The Dow Jones Industrial Average rose 224.44 points, or 0.91 percent, to 24,924.89. The S&P 500 gained 24.27 points (up 0.87 percent) to 2,798.29 while the NASDAQ Composite added 107.31 points, or 1.39 percent, to 7,823.92.
Top technology firms reached record highs while industrials rebounded from losses fueled by the simultaneous trade wars launched by Trump on the rest of the world. Facebook, Microsoft and Amazon hit all-time highs and, along with Apple and Alphabet, drove gains in the S&P 500 and NASDAQ.
Microsoft’s stock market value rose 2.2 percent to $104.19, giving it a total valuation above $800 billion for the first time. It now joins Apple, Amazon and Alphabet in the exclusive $800 billion club and places Microsoft in line as a contender to be the first U.S. company to reach a $1 trillion market cap.
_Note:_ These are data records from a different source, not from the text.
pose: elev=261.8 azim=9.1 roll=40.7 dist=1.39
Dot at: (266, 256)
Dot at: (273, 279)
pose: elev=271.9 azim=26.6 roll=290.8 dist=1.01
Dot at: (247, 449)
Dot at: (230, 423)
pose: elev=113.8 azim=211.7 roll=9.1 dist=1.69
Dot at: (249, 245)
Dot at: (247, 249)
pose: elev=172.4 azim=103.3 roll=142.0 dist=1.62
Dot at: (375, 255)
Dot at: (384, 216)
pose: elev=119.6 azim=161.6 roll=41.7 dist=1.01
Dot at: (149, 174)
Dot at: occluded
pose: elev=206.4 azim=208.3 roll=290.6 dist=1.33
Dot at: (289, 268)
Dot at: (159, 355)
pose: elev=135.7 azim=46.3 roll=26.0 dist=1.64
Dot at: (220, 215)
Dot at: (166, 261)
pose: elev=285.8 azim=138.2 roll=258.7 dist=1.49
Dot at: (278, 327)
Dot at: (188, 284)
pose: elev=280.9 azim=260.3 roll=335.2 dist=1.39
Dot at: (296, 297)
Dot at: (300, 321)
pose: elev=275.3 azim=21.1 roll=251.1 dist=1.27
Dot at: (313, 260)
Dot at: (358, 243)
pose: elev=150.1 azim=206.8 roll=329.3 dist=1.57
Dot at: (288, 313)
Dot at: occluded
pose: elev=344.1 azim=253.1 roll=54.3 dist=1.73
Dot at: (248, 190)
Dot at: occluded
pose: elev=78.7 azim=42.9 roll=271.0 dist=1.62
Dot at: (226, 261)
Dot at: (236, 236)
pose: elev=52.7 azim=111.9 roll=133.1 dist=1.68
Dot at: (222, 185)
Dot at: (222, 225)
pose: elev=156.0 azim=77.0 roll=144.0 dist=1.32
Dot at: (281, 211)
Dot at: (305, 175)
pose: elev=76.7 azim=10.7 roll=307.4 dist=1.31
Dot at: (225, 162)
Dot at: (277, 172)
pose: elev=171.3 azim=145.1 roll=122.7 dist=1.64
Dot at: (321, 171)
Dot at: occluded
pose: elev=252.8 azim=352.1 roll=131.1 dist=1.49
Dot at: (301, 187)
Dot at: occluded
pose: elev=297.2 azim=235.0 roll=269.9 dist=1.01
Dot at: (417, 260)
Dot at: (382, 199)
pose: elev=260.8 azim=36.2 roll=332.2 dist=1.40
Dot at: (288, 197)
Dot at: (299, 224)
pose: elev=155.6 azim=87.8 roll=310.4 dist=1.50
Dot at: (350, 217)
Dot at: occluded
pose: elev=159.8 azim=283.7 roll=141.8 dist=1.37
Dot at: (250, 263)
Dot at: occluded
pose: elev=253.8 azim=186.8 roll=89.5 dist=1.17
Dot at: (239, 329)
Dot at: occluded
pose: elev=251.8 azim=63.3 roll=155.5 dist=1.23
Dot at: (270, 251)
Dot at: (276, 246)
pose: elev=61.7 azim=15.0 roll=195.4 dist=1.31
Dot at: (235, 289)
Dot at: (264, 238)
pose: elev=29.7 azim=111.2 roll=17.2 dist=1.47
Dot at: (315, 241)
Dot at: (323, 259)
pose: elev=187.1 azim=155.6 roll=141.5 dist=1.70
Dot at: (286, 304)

A big mover in tech was business-to-business information technology firm CA Tech, which jumped 18.7 percent after chipmaker Broadcom announced a surprise $18.9 billion deal to buy the company. CA Tech was the biggest percentage gainer in the S&P 500 while Broadcom plummeted 13.7 percent at the news after investors questioned the wisdom of its decision.
The technology index rose 1.8 percent, yesterday’s best-performing sector, and is now leading year-to-date gains among sectors. The S&P industrials index rose 1.1 percent while healthcare also gained some 1.1 percent.
The perception tech companies may be more immune to the problems being created by Trump’s trade war seemed to be a major reason for its high flight, said Quincy Krosby, chief market strategist at Prudential Financial in New Jersey. Then, there’s the counterintuitive rumor that the row with China won’t get any worse.
“The consensus is that negotiations will resume and there will be some sort of agreement between the U.S. and China,” she said. “It could be naive, but that seems to be an emerging consensus within the market.”
The United States on Tuesday threatened to impose taxes on an additional $200 billion in Chinese exports starting September. “As a result of China’s retaliation and failure to change its practices, the president has ordered USTR to begin the process of imposing tariffs of 10 percent on an additional $200 billion of Chinese imports,” said U.S. Trade Representative (USTR) Robert Lighthizer in announcing the proposed tariffs.
China admitted yesterday it hasn’t been in touch with Washington about restarting talks and while it does not want a trade war, it will fight if necessary.
Despite being among the hardest hit by the trade dispute because of their heavy reliance on steel and aluminum, Boeing and Caterpillar rose more than one percent each on Thursday, also boosting the Dow.